California FAIR Plan Association is an insurance industry placement facility and joint reinsurance association created by the Legislature in 1968 to ensure that homeowners who live in high risk or otherwise uninsurable areas have access to basic property insurance.
There were roughly 125,828 FAIR Plan policies in CA as of December 31, 2015. This includes condominium, mobile home, and dwelling fire coverage on owner occupied property and property rented to others. Of the 125,828 FAIR Plan policies, approximately 83,678 are written in areas where there are a majority of minorities. The 83,678 FAIR Plan policies in high-minority areas represents 67 percent of the total FAIR Plan writings.
Insurance Code Section 2051 provides that under an open fire insurance policy that pays “actual cash value,” as does the Garnes’ policy, the actual cash value recovery is determined in one of two ways.

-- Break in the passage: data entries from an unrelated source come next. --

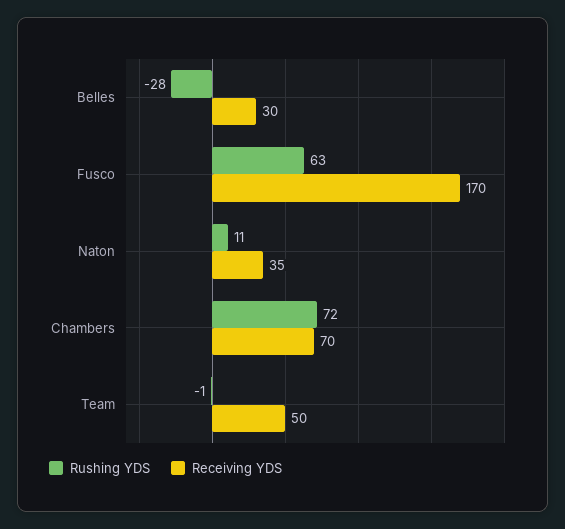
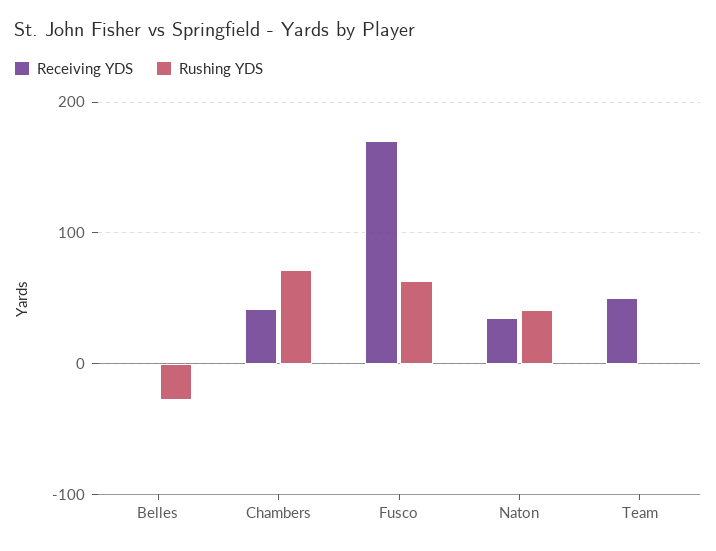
Receiving YDS, Belles: 30 -> 0
Rushing YDS, Naton: 11 -> 40
Receiving YDS, Chambers: 70 -> 40

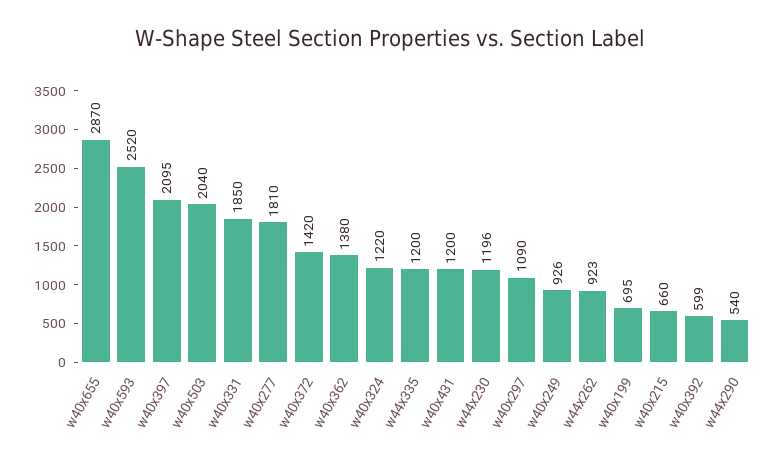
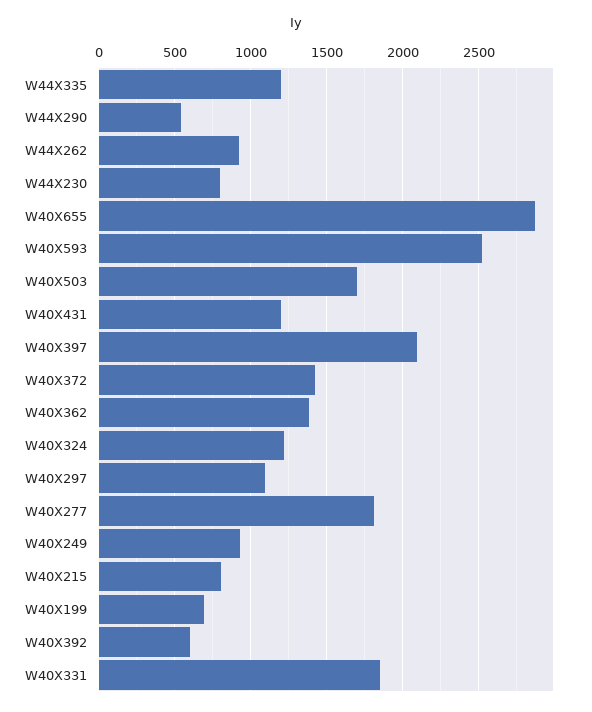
w40x503: 2040 -> 1700
w44x230: 1196 -> 800
w40x215: 660 -> 800

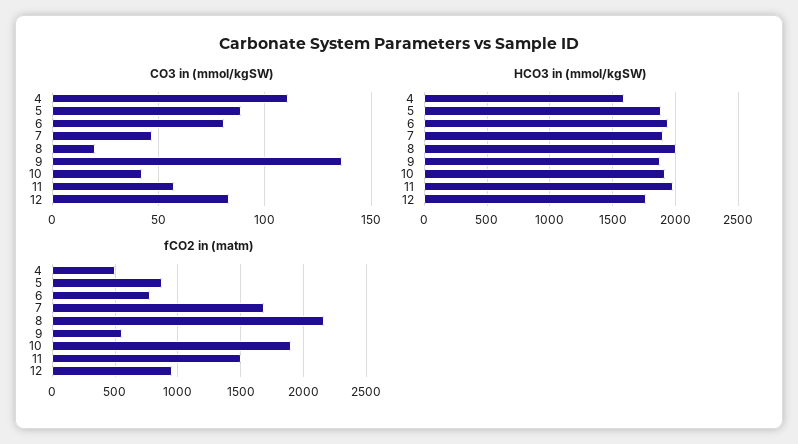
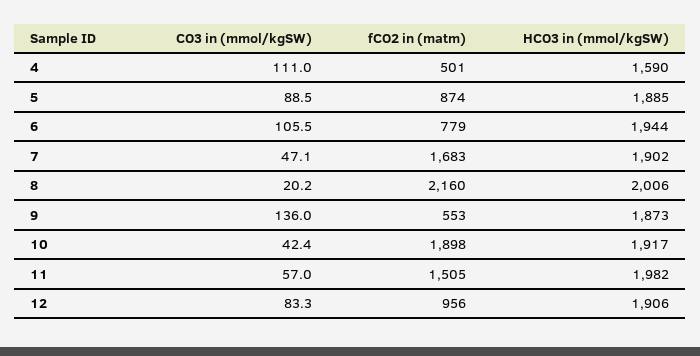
CO3 in (mmol/kgSW), 6: 80 -> 105.5
HCO3 in (mmol/kgSW), 12: 1750 -> 1906

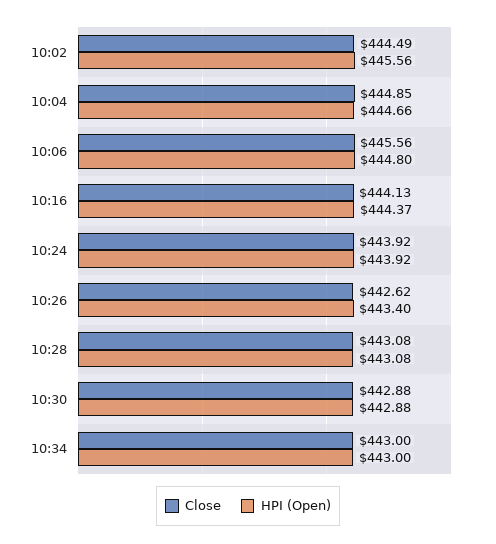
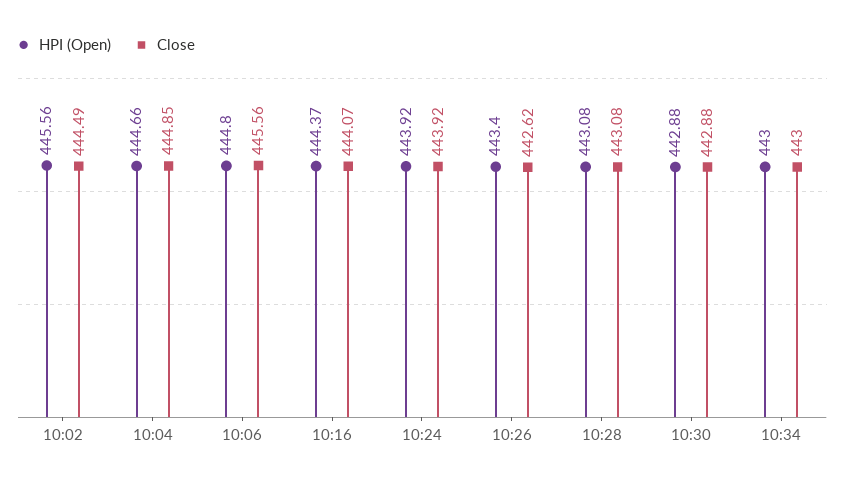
Close, 10:16: 444.13 -> 444.07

For a “partial loss to the structure,” the measure is “the amount it would cost the insured to repair, rebuild, or replace the thing lost or injured less a fair and reasonable deduction for physical depreciation” or “the policy limit, whichever is less.” The insurer may not “total” a partially damaged home, as though it were a car, and force people to move out of their homes, instead of repairing.
Garnes was represented by Dylan Schaffer from Kerley Schaffer LLP in Oakland.